> **TO DO**
Copy out the entries below exactly as they stand, but only from the line containing "MOTION: Commissioner Harwell" through the line containing "Administrator Jester noted".

--- DATA Enclosed Below ---

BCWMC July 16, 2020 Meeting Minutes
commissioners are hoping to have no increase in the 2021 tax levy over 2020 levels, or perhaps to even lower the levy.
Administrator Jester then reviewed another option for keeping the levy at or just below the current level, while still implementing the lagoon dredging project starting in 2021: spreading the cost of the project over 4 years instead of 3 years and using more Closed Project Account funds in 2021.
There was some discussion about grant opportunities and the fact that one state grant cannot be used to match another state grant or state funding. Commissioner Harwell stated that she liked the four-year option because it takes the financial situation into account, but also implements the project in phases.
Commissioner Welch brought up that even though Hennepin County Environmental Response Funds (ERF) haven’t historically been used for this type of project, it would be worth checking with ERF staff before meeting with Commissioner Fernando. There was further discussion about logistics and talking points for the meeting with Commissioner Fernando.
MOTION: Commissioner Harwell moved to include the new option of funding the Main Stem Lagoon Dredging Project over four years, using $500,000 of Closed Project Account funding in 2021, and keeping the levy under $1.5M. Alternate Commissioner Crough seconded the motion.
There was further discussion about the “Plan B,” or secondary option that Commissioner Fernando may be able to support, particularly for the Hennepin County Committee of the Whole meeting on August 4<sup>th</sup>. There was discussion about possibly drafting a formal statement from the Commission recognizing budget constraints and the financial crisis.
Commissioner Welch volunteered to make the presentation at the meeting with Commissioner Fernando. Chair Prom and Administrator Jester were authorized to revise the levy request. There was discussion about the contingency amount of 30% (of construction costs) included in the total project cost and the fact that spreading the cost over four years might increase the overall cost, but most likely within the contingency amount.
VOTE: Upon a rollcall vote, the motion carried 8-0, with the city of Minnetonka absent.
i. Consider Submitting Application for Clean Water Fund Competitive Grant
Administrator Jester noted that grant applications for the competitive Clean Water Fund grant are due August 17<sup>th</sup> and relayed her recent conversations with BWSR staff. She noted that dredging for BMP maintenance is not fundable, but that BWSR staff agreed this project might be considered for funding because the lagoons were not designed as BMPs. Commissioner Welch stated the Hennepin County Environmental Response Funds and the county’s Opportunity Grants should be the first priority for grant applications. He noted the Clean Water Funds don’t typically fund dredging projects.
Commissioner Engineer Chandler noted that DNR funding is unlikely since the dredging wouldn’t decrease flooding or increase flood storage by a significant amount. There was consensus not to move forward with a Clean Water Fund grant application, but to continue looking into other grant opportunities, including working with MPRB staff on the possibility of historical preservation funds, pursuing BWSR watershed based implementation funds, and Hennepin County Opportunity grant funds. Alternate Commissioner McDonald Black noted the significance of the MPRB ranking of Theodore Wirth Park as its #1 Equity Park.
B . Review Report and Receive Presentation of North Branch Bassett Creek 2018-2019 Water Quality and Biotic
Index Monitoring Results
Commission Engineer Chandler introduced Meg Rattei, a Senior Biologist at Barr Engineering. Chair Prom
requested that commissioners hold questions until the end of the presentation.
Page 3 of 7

--- End of Enclosed DATA ---

> **EXERCISE RESULT**
MOTION: Commissioner Harwell moved to include the new option of funding the Main Stem Lagoon Dredging Project over four years, using $500,000 of Closed Project Account funding in 2021, and keeping the levy under $1.5M. Alternate Commissioner Crough seconded the motion.
There was further discussion about the “Plan B,” or secondary option that Commissioner Fernando may be able to support, particularly for the Hennepin County Committee of the Whole meeting on August 4<sup>th</sup>. There was discussion about possibly drafting a formal statement from the Commission recognizing budget constraints and the financial crisis.
Commissioner Welch volunteered to make the presentation at the meeting with Commissioner Fernando. Chair Prom and Administrator Jester were authorized to revise the levy request. There was discussion about the contingency amount of 30% (of construction costs) included in the total project cost and the fact that spreading the cost over four years might increase the overall cost, but most likely within the contingency amount.
VOTE: Upon a rollcall vote, the motion carried 8-0, with the city of Minnetonka absent.
i. Consider Submitting Application for Clean Water Fund Competitive Grant
Administrator Jester noted that grant applications for the competitive Clean Water Fund grant are due August 17<sup>th</sup> and relayed her recent conversations with BWSR staff. She noted that dredging for BMP maintenance is not fundable, but that BWSR staff agreed this project might be considered for funding because the lagoons were not designed as BMPs. Commissioner Welch stated the Hennepin County Environmental Response Funds and the county’s Opportunity Grants should be the first priority for grant applications. He noted the Clean Water Funds don’t typically fund dredging projects.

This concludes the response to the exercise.